Let me know if this can be resolved. Thanks.

Update 2

  • This was mostly resolved. This is explained in C2 W1 :slight_smile:
1 Like

Right! It turns out that it’s not a bug, but the reality is that the simplistic initialization routine that they taught us in Course 1 doesn’t work very well in all cases. In fact, it works really poorly with the particular cat picture problem in Week 4, so they silently gave us the more sophisticated algorithm Xavier Initialization, but didn’t bother to point that out. I think there are two reasons for that: 1) there’s just too much material to cover all in one course and this was already covered in Course 2 and 2) if they pointed this out, it would also make clear that they have provided us with worked solutions to the exercises in the Step by Step assignment which is the first assignment in Week 4 of C1. So they just decided not to mention it.

Could you explain what this means?
“they silently gave us the more sophisticated algorithm Xavier Initialization, but didn’t bother to point that out.”
Are we not supposed to copy our initialization function (and other functions) from the first assignment of week 4 to the notebook for the second assignment of week 4?

Yes, you are not supposed to copy over your functions from the Step by Step exercise. Where does it tell you to do that? Please study the “import” block at the beginning of the notebook. I think the reason that they aren’t more explicit about that is that it reveals that they have given you the worked solutions to the Step by Step exercise, although they were forced to use a different “init” routine which is the real point of this thread.

Thank you so much for the quick reply. I’ve been stuck for several hours with the same issue mentioned in several posts where my cost doesn’t match the expected. That would explain it. I actually wasn’t sure if we were supposed to copy those functions over. Yes, it doesn’t say to do it, but it also doesn’t say not to do it. Hopefully this is a quick fix now. I’ll reload the notebook and just put in the lines of code I added only (and not the functions from the first assignment).
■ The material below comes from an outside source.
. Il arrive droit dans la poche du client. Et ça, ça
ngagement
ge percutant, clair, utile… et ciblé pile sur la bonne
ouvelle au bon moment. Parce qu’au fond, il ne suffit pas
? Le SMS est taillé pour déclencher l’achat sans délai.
Yes. That indeed fixed the issue. What got me was this instruction: “Use the helper functions you implemented previously to build an 𝐿-layer neural network with the following structure: [LINEAR → RELU]×(L-1) → LINEAR → SIGMOID.” I interpreted that to mean I needed to copy my helper functions to the current notebook, though I admit I wasn’t completely sure that was what was intended.
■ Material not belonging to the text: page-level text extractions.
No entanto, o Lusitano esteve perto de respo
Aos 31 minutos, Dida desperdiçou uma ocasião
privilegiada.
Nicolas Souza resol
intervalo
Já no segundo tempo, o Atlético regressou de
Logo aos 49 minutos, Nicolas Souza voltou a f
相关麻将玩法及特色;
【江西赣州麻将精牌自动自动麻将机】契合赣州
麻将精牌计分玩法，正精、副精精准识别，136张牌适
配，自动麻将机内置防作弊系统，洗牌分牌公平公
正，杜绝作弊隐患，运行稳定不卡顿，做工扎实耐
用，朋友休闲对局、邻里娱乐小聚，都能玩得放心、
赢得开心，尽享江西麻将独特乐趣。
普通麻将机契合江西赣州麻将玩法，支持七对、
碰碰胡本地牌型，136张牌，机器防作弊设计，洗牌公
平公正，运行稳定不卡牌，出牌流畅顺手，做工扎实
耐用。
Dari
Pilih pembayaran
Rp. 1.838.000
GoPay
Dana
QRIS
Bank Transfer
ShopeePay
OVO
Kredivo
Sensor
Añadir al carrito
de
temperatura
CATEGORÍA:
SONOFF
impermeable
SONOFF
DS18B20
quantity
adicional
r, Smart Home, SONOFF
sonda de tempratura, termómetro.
I think in a previous week, there was an instruction in one of the assignments that explicitly said that a function was included (maybe imported?). In addition, the 2-layer network worked with my copied over helper functions so I thought at that point, I had done things as intended. I think it would be beneficial to make the instructions clear that the functions are silently there.

I take it you’re saying that someone could then find the implemented functions (I suppose they’re in a folder somewhere in the workspace) then copy them back to the first assignment. I suppose that could happen - I wouldn’t have thought to go the second assignment first and try to find an implemented solution just so I could avoid doing the first assignment on my own. The more likely scenario seems to be what actually happened - getting stuck for several hours. Again, thanks for your help. I think I might have given up otherwise.

OK. I see now. As you intimated, this was just above the import block

dnn_app_utils provides the functions implemented in the “Building your Deep Neural Network: Step by Step” assignment to this notebook.

I missed that (or saw it and forgot by the time I got further down).